Keep Internet junk at bay with content filters

78

Author: Shashank Sharma

Each day, I come across someone on the blogosphere complaining about the design of a Web site. Some don’t like screaming text, others don’t like banners, and still others hate ads. My pet peeves include pop-ups and unwanted JavaScript and cookies. Removing such junk can speed up your Internet connection, since you’re no longer wasting bandwidth downloading data you find useless. Here are some tools you can use to filter the content a Web site renders to you.

Privoxy

Privoxy is a standalone application full of impressive features. It’s a breeze to install. Its default settings are ideal for most users.

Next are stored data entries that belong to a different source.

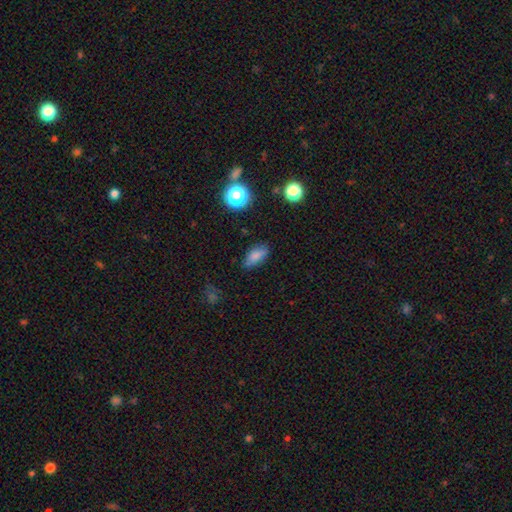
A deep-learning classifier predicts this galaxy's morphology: This appears to be a smooth galaxy with no disk features (79%) that is in between round and cigar-shaped (82%). Merging: none (74%).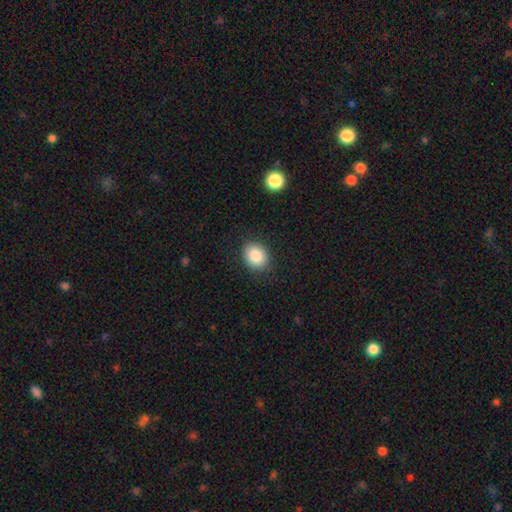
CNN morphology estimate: Smooth or featured? smooth (85%)
How rounded? round (58%)
Merging? none (88%)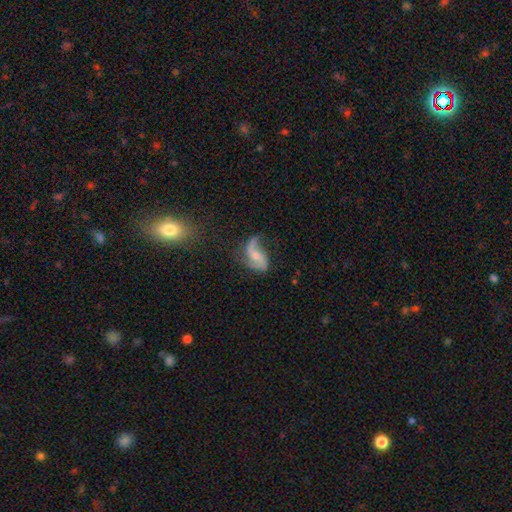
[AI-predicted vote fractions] This is clearly a featured or disk galaxy (80%). It is clearly not viewed edge-on (97%). Bar: possibly no (51%). Spiral arm pattern: clearly yes (94%). Spiral arm count: clearly 2 (87%). Spiral winding: likely loose (75%). Central bulge: possibly small (51%). Merging: possibly none (54%).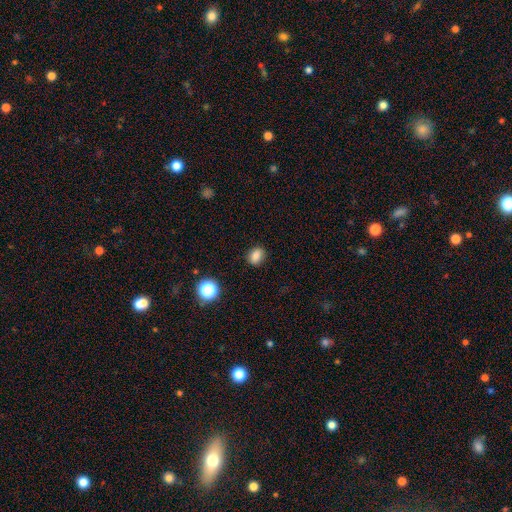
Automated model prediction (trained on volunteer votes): Smooth or featured? smooth (81%)
How rounded? in between (53%)
Merging? none (87%)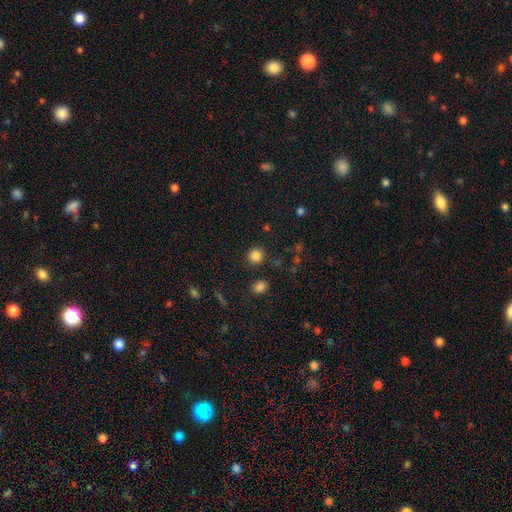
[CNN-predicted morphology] The model was most divided on "smooth or featured": smooth: 84%, star or artifact: 12%, featured or disk: 4%. More confident: how rounded — round (91%); merging — none (88%).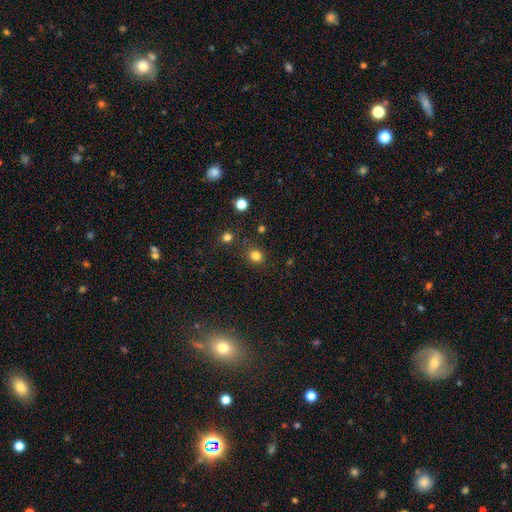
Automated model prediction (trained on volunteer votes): This is clearly a smooth galaxy (81%). How rounded: clearly round (81%). Merging: clearly none (82%).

Fedora and Ubuntu users can respectively install it with the commands yum install privoxy and sudo apt-get install privoxy, or you can grab the source tarball and install it with the commands ./configure, make, make install. Once installed, Privoxy will bind to localhost (127.0.0.1) at port 8118. You can choose a different port and network interface during the manual installation, or specify it under section 4.1 of the /etc/privoxy/config file.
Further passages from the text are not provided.